To-do item
Retype the rows below word for word, skipping the pictures.

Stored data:
----

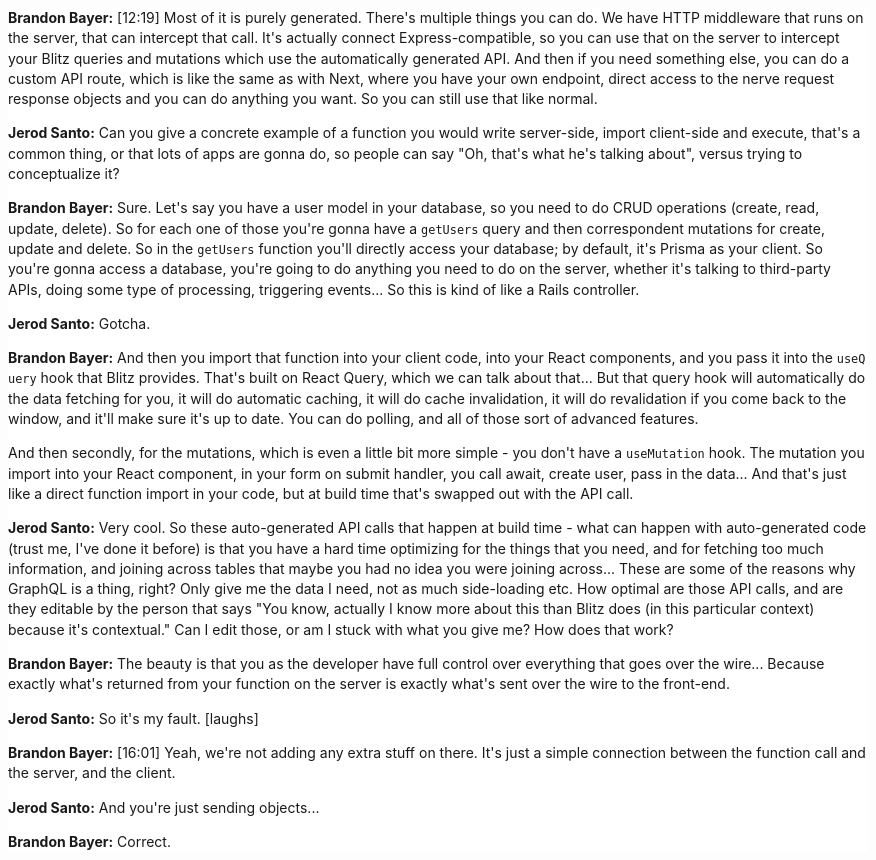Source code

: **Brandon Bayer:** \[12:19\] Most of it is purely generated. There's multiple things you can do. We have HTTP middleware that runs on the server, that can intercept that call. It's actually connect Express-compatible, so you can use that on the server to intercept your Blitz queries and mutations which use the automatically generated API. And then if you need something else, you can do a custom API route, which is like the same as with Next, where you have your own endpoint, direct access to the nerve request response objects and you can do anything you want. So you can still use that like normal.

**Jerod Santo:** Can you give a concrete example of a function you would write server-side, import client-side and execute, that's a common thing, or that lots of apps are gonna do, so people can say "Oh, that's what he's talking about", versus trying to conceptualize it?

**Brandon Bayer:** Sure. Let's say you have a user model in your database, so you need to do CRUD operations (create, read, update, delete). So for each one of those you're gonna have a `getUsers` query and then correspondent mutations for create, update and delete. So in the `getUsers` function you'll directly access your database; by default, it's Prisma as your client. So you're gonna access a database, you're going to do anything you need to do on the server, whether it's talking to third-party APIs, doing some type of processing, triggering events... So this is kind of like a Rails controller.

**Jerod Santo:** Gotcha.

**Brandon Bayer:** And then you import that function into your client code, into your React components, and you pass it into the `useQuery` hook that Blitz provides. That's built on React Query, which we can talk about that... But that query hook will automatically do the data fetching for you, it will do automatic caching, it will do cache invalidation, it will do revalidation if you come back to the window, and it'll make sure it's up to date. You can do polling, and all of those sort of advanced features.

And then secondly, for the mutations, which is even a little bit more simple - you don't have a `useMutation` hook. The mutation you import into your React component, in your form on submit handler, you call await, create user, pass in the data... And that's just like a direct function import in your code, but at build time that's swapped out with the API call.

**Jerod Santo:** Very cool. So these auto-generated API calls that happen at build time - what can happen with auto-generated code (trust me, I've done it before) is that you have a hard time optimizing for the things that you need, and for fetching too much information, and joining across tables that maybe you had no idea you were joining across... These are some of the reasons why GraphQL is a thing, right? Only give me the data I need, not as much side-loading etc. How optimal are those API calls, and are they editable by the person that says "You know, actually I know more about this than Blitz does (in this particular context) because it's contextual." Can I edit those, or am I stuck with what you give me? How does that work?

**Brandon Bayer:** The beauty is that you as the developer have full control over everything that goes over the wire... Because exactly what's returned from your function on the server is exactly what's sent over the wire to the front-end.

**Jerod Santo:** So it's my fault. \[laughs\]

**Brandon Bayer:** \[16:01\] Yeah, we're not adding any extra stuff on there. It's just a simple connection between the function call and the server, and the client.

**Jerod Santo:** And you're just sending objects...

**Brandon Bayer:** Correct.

----

Result for this exercise
Source code

: **Brandon Bayer:** \[12:19\] Most of it is purely generated. There's multiple things you can do. We have HTTP middleware that runs on the server, that can intercept that call. It's actually connect Express-compatible, so you can use that on the server to intercept your Blitz queries and mutations which use the automatically generated API. And then if you need something else, you can do a custom API route, which is like the same as with Next, where you have your own endpoint, direct access to the nerve request response objects and you can do anything you want. So you can still use that like normal.

**Jerod Santo:** Can you give a concrete example of a function you would write server-side, import client-side and execute, that's a common thing, or that lots of apps are gonna do, so people can say "Oh, that's what he's talking about", versus trying to conceptualize it?

**Brandon Bayer:** Sure. Let's say you have a user model in your database, so you need to do CRUD operations (create, read, update, delete). So for each one of those you're gonna have a `getUsers` query and then correspondent mutations for create, update and delete. So in the `getUsers` function you'll directly access your database; by default, it's Prisma as your client. So you're gonna access a database, you're going to do anything you need to do on the server, whether it's talking to third-party APIs, doing some type of processing, triggering events... So this is kind of like a Rails controller.

**Jerod Santo:** Gotcha.

**Brandon Bayer:** And then you import that function into your client code, into your React components, and you pass it into the `useQuery` hook that Blitz provides. That's built on React Query, which we can talk about that... But that query hook will automatically do the data fetching for you, it will do automatic caching, it will do cache invalidation, it will do revalidation if you come back to the window, and it'll make sure it's up to date. You can do polling, and all of those sort of advanced features.

And then secondly, for the mutations, which is even a little bit more simple - you don't have a `useMutation` hook. The mutation you import into your React component, in your form on submit handler, you call await, create user, pass in the data... And that's just like a direct function import in your code, but at build time that's swapped out with the API call.

**Jerod Santo:** Very cool. So these auto-generated API calls that happen at build time - what can happen with auto-generated code (trust me, I've done it before) is that you have a hard time optimizing for the things that you need, and for fetching too much information, and joining across tables that maybe you had no idea you were joining across... These are some of the reasons why GraphQL is a thing, right? Only give me the data I need, not as much side-loading etc. How optimal are those API calls, and are they editable by the person that says "You know, actually I know more about this than Blitz does (in this particular context) because it's contextual." Can I edit those, or am I stuck with what you give me? How does that work?

**Brandon Bayer:** The beauty is that you as the developer have full control over everything that goes over the wire... Because exactly what's returned from your function on the server is exactly what's sent over the wire to the front-end.

**Jerod Santo:** So it's my fault. \[laughs\]

**Brandon Bayer:** \[16:01\] Yeah, we're not adding any extra stuff on there. It's just a simple connection between the function call and the server, and the client.

**Jerod Santo:** And you're just sending objects...

**Brandon Bayer:** Correct.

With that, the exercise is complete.